As part of the experiments, the researchers performed single-nuclear sequencing in parallel studies of both mouse models of NASH and human liver tissue from nine subjects with NASH and two controls. They identified a shared number of 68 pairs of potential drug targets across the two species. Furthermore, the investigators pursued one of these pairs by testing an existing cancer drug in mice as a proof of concept."We aimed to understand the basis of this fibrotic scarring and identify drug targets that could lead to new treatments for advanced NASH by studying hepatic stellate cells, which are the key scar-producing cells in the liver," said senior study author Scott L. Friedman, MD, Irene and Dr Arthur M. Fishberg Professor of Medicine, Dean for Therapeutic Discovery, and Chief of Liver Diseases at Icahn Mount Sinai.
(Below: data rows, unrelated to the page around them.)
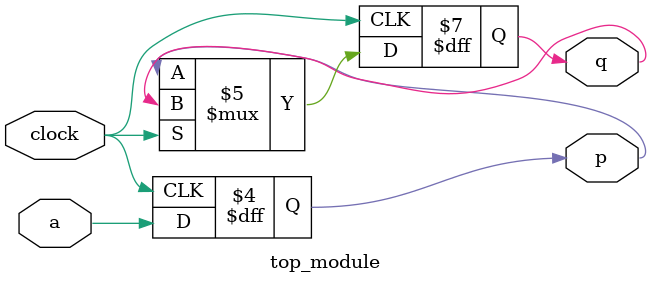
<source format=sv>
module top_module (
	input clock,
	input a, 
	output reg p,
	output reg q
);

always @(posedge clock or negedge clock) begin
    if (~clock) begin
        q <= p;
    end
end

always @(posedge clock) begin
    p <= a;
end

endmodule

</source>
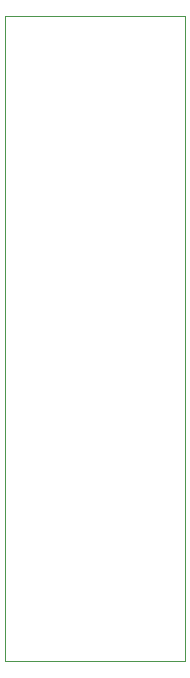
<source format=gbr>
G04 #@! TF.GenerationSoftware,KiCad,Pcbnew,5.0.0-rc2-dev-unknown-5e5e80d~64~ubuntu16.04.1*
G04 #@! TF.CreationDate,2018-05-02T16:30:27-03:00*
G04 #@! TF.ProjectId,audio_2,617564696F5F322E6B696361645F7063,rev?*
G04 #@! TF.SameCoordinates,Original*
G04 #@! TF.FileFunction,Profile,NP*
%FSLAX46Y46*%
G04 Gerber Fmt 4.6, Leading zero omitted, Abs format (unit mm)*
G04 Created by KiCad (PCBNEW 5.0.0-rc2-dev-unknown-5e5e80d~64~ubuntu16.04.1) date Wed May  2 16:30:27 2018*
%MOMM*%
%LPD*%
G01*
G04 APERTURE LIST*
%ADD10C,0.100000*%
G04 APERTURE END LIST*
D10*
X120650000Y-138430000D02*
X120650000Y-83820000D01*
X135890000Y-138430000D02*
X120650000Y-138430000D01*
X135890000Y-83820000D02*
X135890000Y-138430000D01*
X120650000Y-83820000D02*
X135890000Y-83820000D01*
M02*

</source>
They added, "In combining this new glass liver imaging approach--an advanced tissue clearing method that enables deep insight--along with gene expression analysis in individual stellate cells, we have unveiled an entirely new understanding of how these cells generate scarring as NASH advances to late stages."
The researchers discovered that in advanced disease, stellate cells develop a dense network, or meshwork, of interactions among themselves that facilitate these 68 unique interaction pairs not previously identified in this disease. "We confirmed the importance of one such pair of proteins, NTF3-NTRK3, using a molecule already developed to block NTRK3 in human cancers and repurposed it to establish its potential as a new drug to fight NASH fibrosis," said first author Shuang (Sammi) Wang, PhD, an instructor in the Division of Liver Diseases. "This new understanding of fibrosis development suggests that advanced fibrosis may have a unique repertoire of signals that accelerate scarring, which represent a previously unrecognized set of drug targets."
The researchers hypothesize that the circuitry of how cells communicate with each other evolves as the disease progresses, so some drugs may be more effective earlier and others at more advanced stages. And the same drug may not work for all stages of the disease. The investigators are currently working with Icahn Mount Sinai chemists to further optimize NTRK3 inhibitors for the treatment of liver fibrosis. Next, the investigators plan to functionally screen all candidate interactors in a cell-culture system, followed by testing in preclinical models of liver disease, as they have done for NTRK3. In addition, they hope to extend their efforts to determine if similar interactions among fibrogenic cells underlie fibrosis of other tissues including the heart, lungs, and kidneys. The paper is titled "An autocrine signalling circuit in hepatic stellate cells underlies advanced fibrosis in non-alcoholic steatohepatitis."